• To-do item
In the entries below, find the line with "[security_shibboleth]" and the line with "de la instal·lació:**". Return those two lines and all lines between them, exactly.

******************************

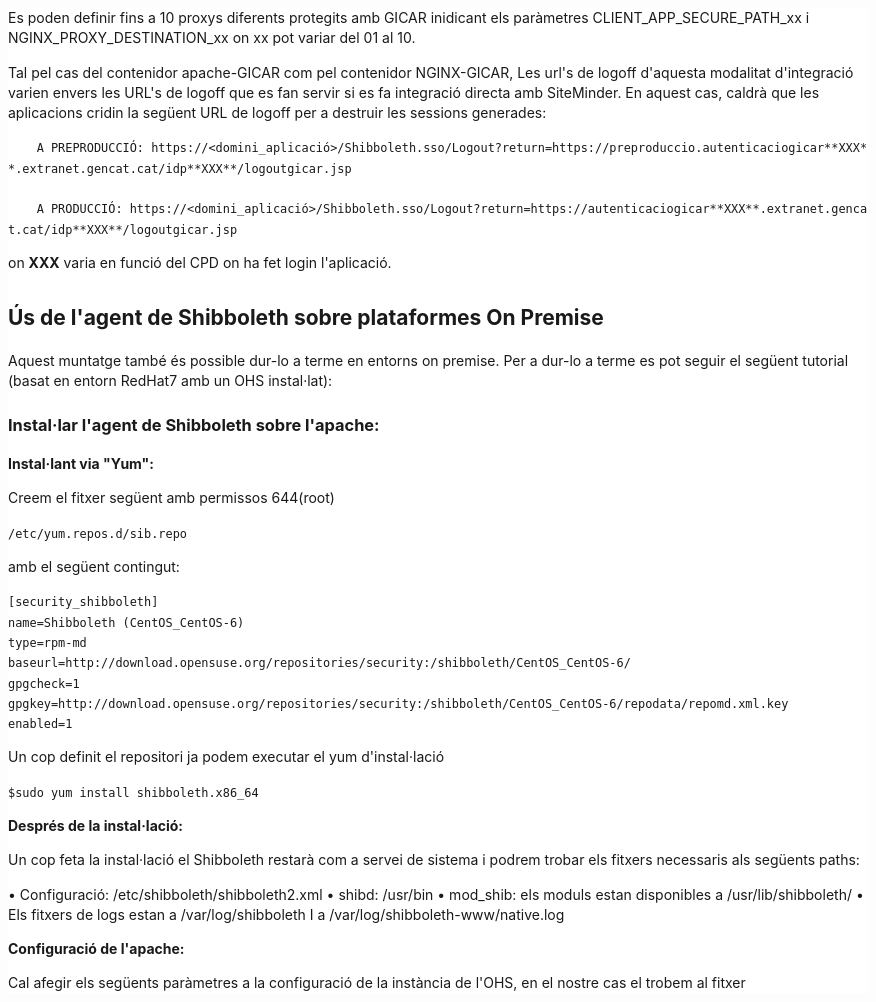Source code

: Es poden definir fins a 10 proxys diferents protegits amb GICAR inidicant els paràmetres CLIENT_APP_SECURE_PATH_xx i NGINX_PROXY_DESTINATION_xx on xx pot variar del 01 al 10.


Tal pel cas del contenidor apache-GICAR com pel contenidor NGINX-GICAR, Les url's de logoff d'aquesta modalitat d'integració varien envers les URL's de logoff que es fan servir si es fa integració directa amb SiteMinder. En aquest cas, caldrà que les aplicacions cridin la següent URL de logoff per a destruir les sessions generades:

		A PREPRODUCCIÓ: https://<domini_aplicació>/Shibboleth.sso/Logout?return=https://preproduccio.autenticaciogicar**XXX**.extranet.gencat.cat/idp**XXX**/logoutgicar.jsp

		A PRODUCCIÓ: https://<domini_aplicació>/Shibboleth.sso/Logout?return=https://autenticaciogicar**XXX**.extranet.gencat.cat/idp**XXX**/logoutgicar.jsp

on **XXX** varia en funció del CPD on ha fet login l'aplicació.

## Ús de l'agent de Shibboleth sobre plataformes On Premise

Aquest muntatge també és possible dur-lo a terme en entorns on premise. Per a dur-lo a terme es pot seguir el següent tutorial (basat en entorn RedHat7 amb un OHS instal·lat):

### Instal·lar l'agent de Shibboleth sobre l'apache:

**Instal·lant via "Yum":**

Creem el fitxer següent amb permissos 644(root)

	/etc/yum.repos.d/sib.repo

amb el següent contingut:

	[security_shibboleth]
	name=Shibboleth (CentOS_CentOS-6)
	type=rpm-md
	baseurl=http://download.opensuse.org/repositories/security:/shibboleth/CentOS_CentOS-6/
	gpgcheck=1
	gpgkey=http://download.opensuse.org/repositories/security:/shibboleth/CentOS_CentOS-6/repodata/repomd.xml.key
	enabled=1

Un cop definit el repositori ja podem executar el yum d'instal·lació

	$sudo yum install shibboleth.x86_64


**Després de la instal·lació:**

Un cop feta la instal·lació el Shibboleth restarà com a servei de sistema i podrem trobar els fitxers necessaris als següents paths:

•	Configuració: /etc/shibboleth/shibboleth2.xml
•	shibd: /usr/bin
•	mod_shib: els moduls estan disponibles a /usr/lib/shibboleth/
•	Els fitxers de logs estan a /var/log/shibboleth I a /var/log/shibboleth-www/native.log

**Configuració de l'apache:**

Cal afegir els següents paràmetres a la configuració de la instància de l'OHS, en el nostre cas el trobem al fitxer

******************************

• Solution for this task
	[security_shibboleth]
	name=Shibboleth (CentOS_CentOS-6)
	type=rpm-md
	baseurl=http://download.opensuse.org/repositories/security:/shibboleth/CentOS_CentOS-6/
	gpgcheck=1
	gpgkey=http://download.opensuse.org/repositories/security:/shibboleth/CentOS_CentOS-6/repodata/repomd.xml.key
	enabled=1

Un cop definit el repositori ja podem executar el yum d'instal·lació

	$sudo yum install shibboleth.x86_64


**Després de la instal·lació:**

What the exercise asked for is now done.